Hypothesis Testing

A null world, a p-value, and the bargain that you'll be wrong 5% of the time on purpose.

Suggested next → Falsifiability · PHIL

The brief

Around 1922, at the Rothamsted Experimental Station in England, a colleague of Ronald Fisher's claimed she could tell, by taste, whether milk had been added to a teacup before or after the tea. Fisher — who would shortly become the most influential statistician of the twentieth century — designed the experiment to settle it. Eight cups: four with milk first, four with tea first, presented in random order. He asked: if she had no real ability and were guessing, how often would she correctly identify all eight? The answer is once in seventy times — a p-value of about 0.014. She got all eight right. The episode became the lady tasting tea, and the framework Fisher built around it — null-hypothesis significance testing — became the standard methodology of empirical science.

A hypothesis test is a procedure for deciding, from data, whether to reject a stated null hypothesis H₀ (typically: "no effect," "no difference," "the coin is fair").
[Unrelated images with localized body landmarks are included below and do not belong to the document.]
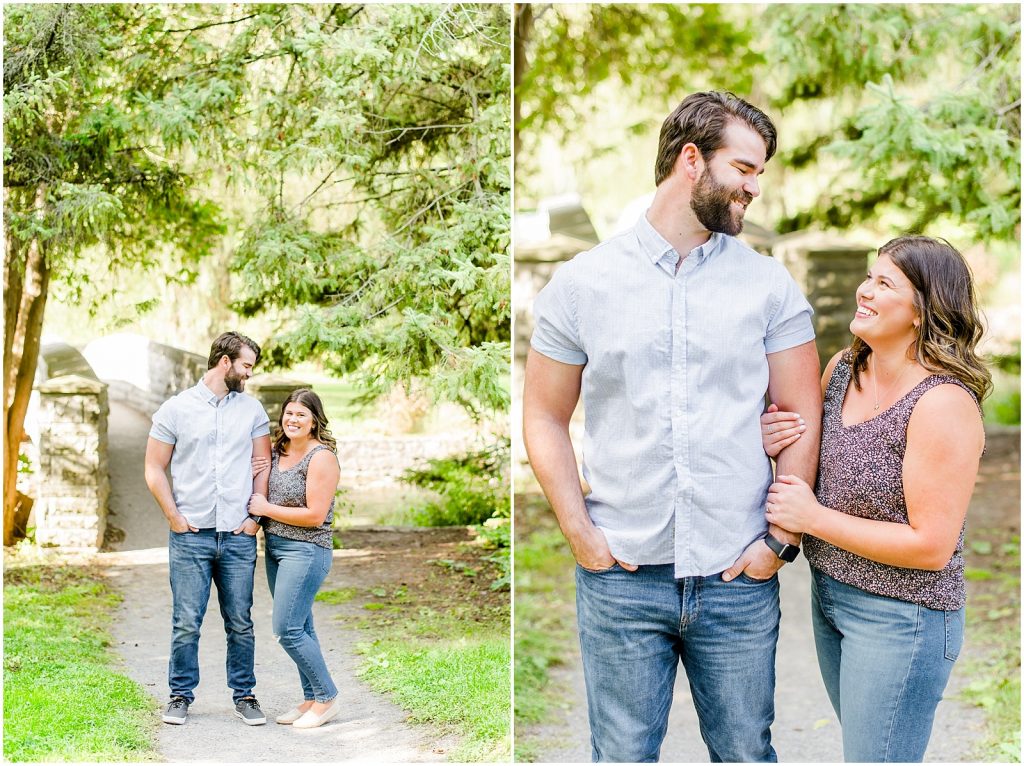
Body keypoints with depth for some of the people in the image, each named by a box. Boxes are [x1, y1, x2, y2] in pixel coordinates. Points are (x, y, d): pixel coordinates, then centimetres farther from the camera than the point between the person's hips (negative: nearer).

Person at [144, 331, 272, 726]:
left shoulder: (252, 409, 9)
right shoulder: (175, 409, 2)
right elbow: (154, 470, 4)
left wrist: (256, 515, 1)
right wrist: (175, 518, -3)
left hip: (239, 536, 2)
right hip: (190, 536, -2)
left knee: (240, 623, 6)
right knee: (186, 623, 0)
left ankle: (244, 695, 16)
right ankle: (181, 695, 13)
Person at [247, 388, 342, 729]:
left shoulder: (321, 457, -14)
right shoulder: (277, 452, 10)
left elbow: (315, 515, -19)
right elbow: (261, 496, 23)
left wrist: (266, 509, -13)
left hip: (306, 551, -8)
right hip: (275, 548, 8)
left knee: (287, 630, -10)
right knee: (300, 629, 12)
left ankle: (327, 698, 2)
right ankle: (312, 698, 20)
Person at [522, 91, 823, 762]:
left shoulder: (770, 286, 4)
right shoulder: (582, 282, 1)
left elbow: (803, 418, 4)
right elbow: (545, 417, 5)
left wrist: (780, 539, -4)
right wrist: (580, 532, -5)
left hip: (739, 579, 1)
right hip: (620, 576, -1)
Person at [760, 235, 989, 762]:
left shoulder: (942, 404, -23)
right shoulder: (843, 367, 0)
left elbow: (930, 546, -24)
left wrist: (812, 518, -19)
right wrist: (770, 438, -6)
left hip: (899, 618, -8)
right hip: (830, 595, 8)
The recipe: choose a test statistic whose distribution under H₀ is known; collect data and compute the statistic; compute the p-value — the probability, if H₀ were true, of observing a statistic as extreme as the one you saw or more so; if p < α (a pre-chosen significance level, conventionally 0.05), reject H₀. Otherwise, fail to reject. The framework was systematized by Fisher in the 1920s and refined by Jerzy Neyman and Egon Pearson into the formal decision-theoretic version that introduces alternative hypotheses and power. Type I error: rejecting a true H₀ (false positive); the rate is α. Type II error: failing to reject a false H₀ (false negative); the rate is β. Power = 1 − β. Multiple testing — running many tests at once — inflates the false-positive rate; remedies include the Bonferroni correction and false discovery rate control. The p-value, the most-used and most-misunderstood number in science, is not the probability that H₀ is true; it is the probability of the data given H₀, which is a different and frequently confused thing. The framework has come under sustained attack since the 2010s. p-hacking — running many tests and reporting only the significant ones — produced much of the replication crisis in psychology and biomedicine; estimated reproducibility rates in some subfields are below 50%. Responses include pre-registration of analyses, larger samples, abandoning the strict 0.05 threshold, and Bayesian alternatives that report posterior probabilities directly.

Why nowPharmaceutical clinical trials are formally hypothesis tests against placebo, with regulatory frameworks structured around α and β. A/B testing in technology companies — the basis of every "this button is now blue" decision at scale — is hypothesis testing on user metrics, with millions of micro-experiments running daily. Particle physics uses extreme thresholds (the 5-sigma standard — p ≈ 3 × 10⁻⁷) to claim a discovery; the Higgs boson was announced when a peak in CERN data crossed this line in 2012. The framework's flaws are now widely acknowledged in the scientific community, but its replacement remains contested — Bayesian methods, effect-size reporting, and pre-registration are all gaining ground without yet displacing the p-value's central role.

Further readingFor working scientists, Wasserman's All of Statistics covers the apparatus efficiently; Casella and Berger goes deeper. The replication-crisis context is best read in Andrew Gelman and Eric Loken's 2013 essay The Garden of Forking Paths and Gelman's Statistical Rethinking — the latter actually by Richard McElreath (2nd ed., 2020), which builds the Bayesian alternative from scratch. Deborah Mayo's Statistical Inference as Severe Testing (2018) is the most thoughtful modern defence of the frequentist approach.